Abraham Lincoln posed the question: “How many legs does a dog have if you call a tail a leg?” Honest Abe’s answer was four. A tail is still a tail even if you call it a leg.

The world of finance is a bit more complicated, but not much. How can a package of loans be worth more than the sum of their individual values? The amount borrowers pay is just the same even if you call the loans an asset-backed security or a collateralised debt obligation.

Securitisation in lending may add value by allowing the risk characteristics of the new instrument to be precisely tailored to the risk characteristics sought by the buyer. This account was espoused by many academics, especially those in love with the efficient market hypothesis. Not many people in the financial services industry felt the need to offer a social rationale for activities that were so obviously profitable. But if they did, it was the same story: such packaging and repackaging led to more efficient risk allocation.

There is something in that argument. But could there be tens of billions of dollars a year of profit in it? Could the advantages of slightly more elaborate differentiation of an already wide range of fixed-interest products really be so large? If differences in risk appetite determined the market, you would not expect the list of institutions that bought securitised products to be so similar to the list that sold them.

Another account is favoured by economists less convinced of market efficiency and more impressed by information asymmetries. No one is sure what complex packages of loans and securities are worth. You need models to value them, and only fools derive certainties from models. You might expect that undervaluation would be as common as overvaluation, and in general you would be right. But there is a twist. It is not people who undervalue securities who buy them, but people who overvalue them. The errors of market participants affect prices in one direction only.

This mechanism – a variant of the notorious “winner’s curse” – explains why packaging can be rewarding for the issuer. But the apparent value added is illusory. The buyer loses what the seller gains. It may, however, be some time before the buyer catches on. George Akerlof famously explained what the eventual secondary market would be like in his Nobel Prize-winning study of “the market for lemons”. Trading would be thin and prices would be below the average intrinsic value of the goods. This is exactly what we see today.

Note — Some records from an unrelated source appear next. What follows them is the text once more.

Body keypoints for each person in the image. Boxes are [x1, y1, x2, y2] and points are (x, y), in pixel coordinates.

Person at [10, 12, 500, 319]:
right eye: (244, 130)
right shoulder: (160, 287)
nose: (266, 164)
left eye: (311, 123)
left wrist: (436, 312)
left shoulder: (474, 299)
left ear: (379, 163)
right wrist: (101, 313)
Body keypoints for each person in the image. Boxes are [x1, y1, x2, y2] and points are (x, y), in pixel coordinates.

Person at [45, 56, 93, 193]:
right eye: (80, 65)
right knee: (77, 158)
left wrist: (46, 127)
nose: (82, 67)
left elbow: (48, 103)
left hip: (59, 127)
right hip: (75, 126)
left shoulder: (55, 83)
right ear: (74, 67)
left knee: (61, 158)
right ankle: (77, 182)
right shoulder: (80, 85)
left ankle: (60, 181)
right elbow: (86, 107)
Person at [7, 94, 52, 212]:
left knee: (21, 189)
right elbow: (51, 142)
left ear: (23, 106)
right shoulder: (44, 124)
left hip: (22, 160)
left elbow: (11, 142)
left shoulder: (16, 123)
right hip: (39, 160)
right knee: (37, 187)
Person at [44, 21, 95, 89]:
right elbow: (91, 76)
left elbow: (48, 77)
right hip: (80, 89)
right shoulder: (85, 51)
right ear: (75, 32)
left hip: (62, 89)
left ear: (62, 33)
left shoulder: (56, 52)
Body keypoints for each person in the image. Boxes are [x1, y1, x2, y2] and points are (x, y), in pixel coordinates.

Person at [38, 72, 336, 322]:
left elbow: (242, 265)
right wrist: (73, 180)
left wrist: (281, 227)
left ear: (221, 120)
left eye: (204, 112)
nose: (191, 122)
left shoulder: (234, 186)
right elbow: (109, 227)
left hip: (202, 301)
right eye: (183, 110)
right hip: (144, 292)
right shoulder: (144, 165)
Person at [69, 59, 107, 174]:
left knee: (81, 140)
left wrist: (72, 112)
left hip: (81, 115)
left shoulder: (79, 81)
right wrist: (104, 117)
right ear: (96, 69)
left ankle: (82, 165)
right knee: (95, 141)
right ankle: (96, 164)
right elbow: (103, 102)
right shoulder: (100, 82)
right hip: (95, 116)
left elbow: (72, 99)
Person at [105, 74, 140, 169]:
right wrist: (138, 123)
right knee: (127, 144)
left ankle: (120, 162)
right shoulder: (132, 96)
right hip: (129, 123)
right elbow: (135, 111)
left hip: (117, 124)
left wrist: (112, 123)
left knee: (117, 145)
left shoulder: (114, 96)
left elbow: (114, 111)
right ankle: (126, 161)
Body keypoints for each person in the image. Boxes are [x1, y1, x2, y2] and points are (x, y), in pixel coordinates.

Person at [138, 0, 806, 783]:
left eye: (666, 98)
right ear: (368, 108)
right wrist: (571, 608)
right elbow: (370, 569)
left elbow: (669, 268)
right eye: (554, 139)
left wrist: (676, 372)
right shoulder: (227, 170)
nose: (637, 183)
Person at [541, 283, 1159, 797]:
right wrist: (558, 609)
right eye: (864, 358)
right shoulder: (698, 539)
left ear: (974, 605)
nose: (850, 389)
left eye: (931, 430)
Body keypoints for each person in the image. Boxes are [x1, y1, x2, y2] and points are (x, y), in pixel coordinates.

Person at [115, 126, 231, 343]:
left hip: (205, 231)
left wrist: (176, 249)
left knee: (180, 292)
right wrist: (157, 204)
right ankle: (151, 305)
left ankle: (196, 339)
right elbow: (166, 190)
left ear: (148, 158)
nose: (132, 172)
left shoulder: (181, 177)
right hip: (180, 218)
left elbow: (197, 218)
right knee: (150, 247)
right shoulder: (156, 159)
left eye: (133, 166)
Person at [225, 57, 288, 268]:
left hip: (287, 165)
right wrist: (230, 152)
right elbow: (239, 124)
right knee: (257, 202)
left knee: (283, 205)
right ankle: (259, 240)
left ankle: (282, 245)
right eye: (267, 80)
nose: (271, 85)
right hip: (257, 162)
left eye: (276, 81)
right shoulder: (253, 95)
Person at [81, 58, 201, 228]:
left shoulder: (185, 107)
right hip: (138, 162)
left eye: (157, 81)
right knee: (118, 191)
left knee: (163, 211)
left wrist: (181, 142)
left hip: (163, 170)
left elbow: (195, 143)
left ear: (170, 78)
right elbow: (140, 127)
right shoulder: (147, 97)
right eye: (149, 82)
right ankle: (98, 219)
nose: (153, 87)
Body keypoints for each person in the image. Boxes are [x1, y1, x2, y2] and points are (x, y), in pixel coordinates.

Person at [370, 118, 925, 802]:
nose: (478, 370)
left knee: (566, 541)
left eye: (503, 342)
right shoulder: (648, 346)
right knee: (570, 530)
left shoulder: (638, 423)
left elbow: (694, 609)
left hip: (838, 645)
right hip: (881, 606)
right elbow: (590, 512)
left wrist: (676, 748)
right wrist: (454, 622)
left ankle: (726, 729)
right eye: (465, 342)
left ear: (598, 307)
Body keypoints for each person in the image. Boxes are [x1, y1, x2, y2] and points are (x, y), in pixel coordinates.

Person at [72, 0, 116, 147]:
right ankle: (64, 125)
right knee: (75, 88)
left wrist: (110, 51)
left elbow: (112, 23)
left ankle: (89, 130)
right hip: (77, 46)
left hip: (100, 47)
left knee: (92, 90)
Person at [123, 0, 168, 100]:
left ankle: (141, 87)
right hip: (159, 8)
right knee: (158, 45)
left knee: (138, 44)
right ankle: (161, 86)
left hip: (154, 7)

To think that today’s market conditions are exceptional, and that yesterday’s euphoria represented a normal state of affairs, is a fundamental misconception. On the contrary: in market equilibrium, opaque products sell with difficulty and at a discount. A barrel of apples whose quantity and quality can only be guessed at should sell for less than the combined value of the apples, and does. There was never an economic rationale for structured products on the scale on which the financial services industry created them. They were the result of a frenetic search for commissions and bonuses.

Nor should we be impressed by the argument that since a large fraction of mortgages was turned into mortgage-backed securities, an adequate supply of mortgages depends on securitisation. That argument confuses the mechanism of supply with the source of supply. You might as well suggest that since 25 per cent of groceries are bought on Friday, closing stores on Friday would reduce our food consumption by 25 per cent.

The objective should not be to revive the originate and distribute model of banking, which has demonstrably failed, but to secure its orderly winding down. Banks should retire to the traditional and profitable business of taking deposits to make loans: the business we want them to do and the business they really understand. The British government plans to provide insurance for new asset-backed securities. That is like helping a junkie to detox by guaranteeing drug supplies until the local dealer resumes normal service.